When it comes to math, UT professor Susan Empson says she also sees a lot of overlap.

“The kind of expectations they have about fluency, depicting characterizing, understanding in terms of kids' ability to use different models and tools, to solve problems," she explains.

Bomer says there are some differences between the Texas’ standards and Common Core in reading.  Texas standards tend to show more a of a connection between skills and how they relate, while the Common Core tends to have discrete skills separate from each other.

“Texas had more educator participation in the early drafting of the standards so relationships among skills are a little clearer," Bomer says.

Texas opted not to participate in Common Core – after the federal government said states had to – to be eligible for a special pool of federal money aimed at encouraging innovation in education. Plus, Texas officials argued the state spent a lot of money and time developing its own standards.

It was also seen as a political response to the federal government since some see the Common Core as an effort to undermine local control of education. Last legislative session, lawmakers passed a bill prohibiting the use of Common Core standards in Texas classrooms.

“To say that Texas can’t participate in Common Core standards when there is so much overlap between the Common Core and the TEKS, it doesn’t really make any sense,” Bomer says.
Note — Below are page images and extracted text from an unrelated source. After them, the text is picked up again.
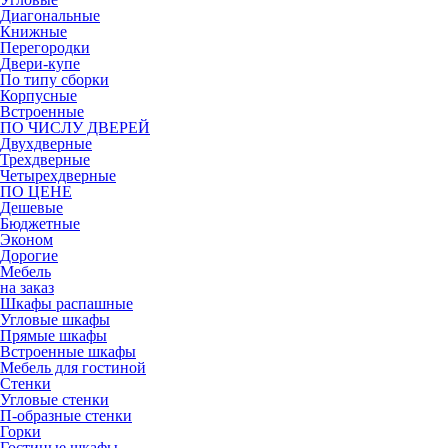
Диагональные
Книжные
Перегородки
Двери-купе
По типу сборки
Корпусные
Встроенные
ПО ЧИСЛУ ДВЕРЕЙ
Двухдверные
Трехдверные
Четырехдверные
ПО ЦЕНЕ
Дешевые
Бюджетные
Эконом
Дорогие
Мебель
на заказ
Шкафы распашные
Угловые шкафы
Прямые шкафы
Встроенные шкафы
Мебель для гостиной
Стенки
Угловые стенки
П-образные стенки
Горки
Гостиные шкафы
He says state standards have become a way for politicians to make their mark while in office.

“If you come in and change standards and change the test, what will happen is at first everything will go down, everybody will be worse at that test," he says. "And then over the next few years they’ll get better. And it looks like you made the education system better. So it’s a continual cycle as people come in and try to clean house and put in their own vision of what education should be like.”

But when it comes down to making real change in the classroom, UT’s Susan Empson says people should think about ways to support teachers, “and what it means for kids to engage and what it means for kids to understand what they’re learning and believe themselves capable of learning it. The kinds of things that affect that aren’t delivered necessarily from the top down, which would be standards.”

Empson says there is one big difference between the TEKS and Common Core: in the newest Texas math standards, students are required to learn personal finance.